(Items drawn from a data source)
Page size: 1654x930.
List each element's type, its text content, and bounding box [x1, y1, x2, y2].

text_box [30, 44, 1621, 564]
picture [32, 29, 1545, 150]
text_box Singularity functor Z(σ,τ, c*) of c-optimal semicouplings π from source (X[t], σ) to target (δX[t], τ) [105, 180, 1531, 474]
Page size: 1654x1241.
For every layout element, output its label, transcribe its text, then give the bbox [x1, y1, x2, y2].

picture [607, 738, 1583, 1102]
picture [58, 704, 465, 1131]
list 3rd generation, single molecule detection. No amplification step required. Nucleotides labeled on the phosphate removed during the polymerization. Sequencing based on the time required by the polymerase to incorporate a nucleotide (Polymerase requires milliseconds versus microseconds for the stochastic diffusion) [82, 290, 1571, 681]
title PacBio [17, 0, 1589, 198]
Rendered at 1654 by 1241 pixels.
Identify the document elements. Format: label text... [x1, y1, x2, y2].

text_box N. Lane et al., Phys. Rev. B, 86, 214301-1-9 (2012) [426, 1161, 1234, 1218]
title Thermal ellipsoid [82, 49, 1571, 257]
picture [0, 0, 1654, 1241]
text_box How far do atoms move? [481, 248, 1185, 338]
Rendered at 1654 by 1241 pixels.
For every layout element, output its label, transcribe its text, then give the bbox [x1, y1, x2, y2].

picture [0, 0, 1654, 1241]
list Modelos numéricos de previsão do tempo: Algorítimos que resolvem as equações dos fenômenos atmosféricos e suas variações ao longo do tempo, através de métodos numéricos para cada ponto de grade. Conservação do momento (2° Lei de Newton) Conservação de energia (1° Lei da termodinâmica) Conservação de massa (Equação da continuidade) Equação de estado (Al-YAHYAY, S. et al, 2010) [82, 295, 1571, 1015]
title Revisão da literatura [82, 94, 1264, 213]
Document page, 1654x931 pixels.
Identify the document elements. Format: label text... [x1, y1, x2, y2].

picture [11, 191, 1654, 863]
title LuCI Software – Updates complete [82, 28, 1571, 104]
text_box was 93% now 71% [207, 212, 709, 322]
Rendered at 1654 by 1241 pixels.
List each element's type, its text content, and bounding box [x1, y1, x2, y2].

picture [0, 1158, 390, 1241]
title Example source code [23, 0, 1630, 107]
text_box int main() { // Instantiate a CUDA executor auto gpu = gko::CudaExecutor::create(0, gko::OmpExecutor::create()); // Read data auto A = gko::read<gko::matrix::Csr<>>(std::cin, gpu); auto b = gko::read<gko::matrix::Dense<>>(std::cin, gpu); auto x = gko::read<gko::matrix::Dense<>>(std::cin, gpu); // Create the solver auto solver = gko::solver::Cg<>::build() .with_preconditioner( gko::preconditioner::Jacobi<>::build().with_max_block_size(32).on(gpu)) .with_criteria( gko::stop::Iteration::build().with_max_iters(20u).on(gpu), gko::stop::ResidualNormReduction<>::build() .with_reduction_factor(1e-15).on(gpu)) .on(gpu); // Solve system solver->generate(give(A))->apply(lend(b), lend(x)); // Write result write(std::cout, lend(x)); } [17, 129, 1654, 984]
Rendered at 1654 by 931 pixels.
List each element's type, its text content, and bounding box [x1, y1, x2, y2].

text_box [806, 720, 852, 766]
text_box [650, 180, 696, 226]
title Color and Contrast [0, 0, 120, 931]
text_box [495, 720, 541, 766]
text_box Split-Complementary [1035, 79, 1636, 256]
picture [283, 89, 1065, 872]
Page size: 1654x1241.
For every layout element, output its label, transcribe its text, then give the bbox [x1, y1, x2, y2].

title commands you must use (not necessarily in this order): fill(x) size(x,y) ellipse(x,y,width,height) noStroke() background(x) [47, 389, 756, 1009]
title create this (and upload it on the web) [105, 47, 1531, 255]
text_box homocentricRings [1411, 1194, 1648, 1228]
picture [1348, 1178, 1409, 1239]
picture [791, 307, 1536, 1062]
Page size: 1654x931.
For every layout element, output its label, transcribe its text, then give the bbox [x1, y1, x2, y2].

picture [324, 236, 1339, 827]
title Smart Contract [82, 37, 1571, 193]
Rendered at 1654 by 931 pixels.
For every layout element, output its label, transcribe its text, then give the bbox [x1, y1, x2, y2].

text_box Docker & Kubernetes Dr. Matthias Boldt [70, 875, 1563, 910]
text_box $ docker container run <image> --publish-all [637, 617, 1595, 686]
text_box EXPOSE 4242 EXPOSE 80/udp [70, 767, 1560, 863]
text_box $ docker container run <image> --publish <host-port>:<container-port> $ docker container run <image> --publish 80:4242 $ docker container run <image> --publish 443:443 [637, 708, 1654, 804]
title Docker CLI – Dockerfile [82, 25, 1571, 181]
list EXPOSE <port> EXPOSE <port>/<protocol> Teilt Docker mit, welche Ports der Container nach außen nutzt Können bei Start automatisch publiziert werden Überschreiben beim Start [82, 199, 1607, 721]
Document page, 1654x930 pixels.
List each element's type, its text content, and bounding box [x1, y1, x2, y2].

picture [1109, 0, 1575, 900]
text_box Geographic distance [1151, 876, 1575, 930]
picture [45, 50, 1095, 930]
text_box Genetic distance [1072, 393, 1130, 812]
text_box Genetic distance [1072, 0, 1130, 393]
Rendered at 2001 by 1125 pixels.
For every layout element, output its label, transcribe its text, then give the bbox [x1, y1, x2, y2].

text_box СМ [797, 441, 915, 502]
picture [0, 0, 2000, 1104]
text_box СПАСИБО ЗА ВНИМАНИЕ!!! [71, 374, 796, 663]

Stated problem: Copy every line of the records above word for word, leaving nothing out.

Worked solution:
Page size: 1654x930.
List each element's type, its text content, and bounding box [x1, y1, x2, y2].

text_box [30, 44, 1621, 564]
picture [32, 29, 1545, 150]
text_box Singularity functor Z(σ,τ, c*) of c-optimal semicouplings π from source (X[t], σ) to target (δX[t], τ) [105, 180, 1531, 474]
Page size: 1654x1241.
For every layout element, output its label, transcribe its text, then give the bbox [x1, y1, x2, y2].

picture [607, 738, 1583, 1102]
picture [58, 704, 465, 1131]
list 3rd generation, single molecule detection. No amplification step required. Nucleotides labeled on the phosphate removed during the polymerization. Sequencing based on the time required by the polymerase to incorporate a nucleotide (Polymerase requires milliseconds versus microseconds for the stochastic diffusion) [82, 290, 1571, 681]
title PacBio [17, 0, 1589, 198]
Rendered at 1654 by 1241 pixels.
Identify the document elements. Format: label text... [x1, y1, x2, y2].

text_box N. Lane et al., Phys. Rev. B, 86, 214301-1-9 (2012) [426, 1161, 1234, 1218]
title Thermal ellipsoid [82, 49, 1571, 257]
picture [0, 0, 1654, 1241]
text_box How far do atoms move? [481, 248, 1185, 338]
Rendered at 1654 by 1241 pixels.
For every layout element, output its label, transcribe its text, then give the bbox [x1, y1, x2, y2].

picture [0, 0, 1654, 1241]
list Modelos numéricos de previsão do tempo: Algorítimos que resolvem as equações dos fenômenos atmosféricos e suas variações ao longo do tempo, através de métodos numéricos para cada ponto de grade. Conservação do momento (2° Lei de Newton) Conservação de energia (1° Lei da termodinâmica) Conservação de massa (Equação da continuidade) Equação de estado (Al-YAHYAY, S. et al, 2010) [82, 295, 1571, 1015]
title Revisão da literatura [82, 94, 1264, 213]
Document page, 1654x931 pixels.
Identify the document elements. Format: label text... [x1, y1, x2, y2].

picture [11, 191, 1654, 863]
title LuCI Software – Updates complete [82, 28, 1571, 104]
text_box was 93% now 71% [207, 212, 709, 322]
Rendered at 1654 by 1241 pixels.
List each element's type, its text content, and bounding box [x1, y1, x2, y2].

picture [0, 1158, 390, 1241]
title Example source code [23, 0, 1630, 107]
text_box int main() { // Instantiate a CUDA executor auto gpu = gko::CudaExecutor::create(0, gko::OmpExecutor::create()); // Read data auto A = gko::read<gko::matrix::Csr<>>(std::cin, gpu); auto b = gko::read<gko::matrix::Dense<>>(std::cin, gpu); auto x = gko::read<gko::matrix::Dense<>>(std::cin, gpu); // Create the solver auto solver = gko::solver::Cg<>::build() .with_preconditioner( gko::preconditioner::Jacobi<>::build().with_max_block_size(32).on(gpu)) .with_criteria( gko::stop::Iteration::build().with_max_iters(20u).on(gpu), gko::stop::ResidualNormReduction<>::build() .with_reduction_factor(1e-15).on(gpu)) .on(gpu); // Solve system solver->generate(give(A))->apply(lend(b), lend(x)); // Write result write(std::cout, lend(x)); } [17, 129, 1654, 984]
Rendered at 1654 by 931 pixels.
List each element's type, its text content, and bounding box [x1, y1, x2, y2].

text_box [806, 720, 852, 766]
text_box [650, 180, 696, 226]
title Color and Contrast [0, 0, 120, 931]
text_box [495, 720, 541, 766]
text_box Split-Complementary [1035, 79, 1636, 256]
picture [283, 89, 1065, 872]
Page size: 1654x1241.
For every layout element, output its label, transcribe its text, then give the bbox [x1, y1, x2, y2].

title commands you must use (not necessarily in this order): fill(x) size(x,y) ellipse(x,y,width,height) noStroke() background(x) [47, 389, 756, 1009]
title create this (and upload it on the web) [105, 47, 1531, 255]
text_box homocentricRings [1411, 1194, 1648, 1228]
picture [1348, 1178, 1409, 1239]
picture [791, 307, 1536, 1062]
Page size: 1654x931.
For every layout element, output its label, transcribe its text, then give the bbox [x1, y1, x2, y2].

picture [324, 236, 1339, 827]
title Smart Contract [82, 37, 1571, 193]
Rendered at 1654 by 931 pixels.
For every layout element, output its label, transcribe its text, then give the bbox [x1, y1, x2, y2].

text_box Docker & Kubernetes Dr. Matthias Boldt [70, 875, 1563, 910]
text_box $ docker container run <image> --publish-all [637, 617, 1595, 686]
text_box EXPOSE 4242 EXPOSE 80/udp [70, 767, 1560, 863]
text_box $ docker container run <image> --publish <host-port>:<container-port> $ docker container run <image> --publish 80:4242 $ docker container run <image> --publish 443:443 [637, 708, 1654, 804]
title Docker CLI – Dockerfile [82, 25, 1571, 181]
list EXPOSE <port> EXPOSE <port>/<protocol> Teilt Docker mit, welche Ports der Container nach außen nutzt Können bei Start automatisch publiziert werden Überschreiben beim Start [82, 199, 1607, 721]
Document page, 1654x930 pixels.
List each element's type, its text content, and bounding box [x1, y1, x2, y2].

picture [1109, 0, 1575, 900]
text_box Geographic distance [1151, 876, 1575, 930]
picture [45, 50, 1095, 930]
text_box Genetic distance [1072, 393, 1130, 812]
text_box Genetic distance [1072, 0, 1130, 393]
Rendered at 2001 by 1125 pixels.
For every layout element, output its label, transcribe its text, then give the bbox [x1, y1, x2, y2].

text_box СМ [797, 441, 915, 502]
picture [0, 0, 2000, 1104]
text_box СПАСИБО ЗА ВНИМАНИЕ!!! [71, 374, 796, 663]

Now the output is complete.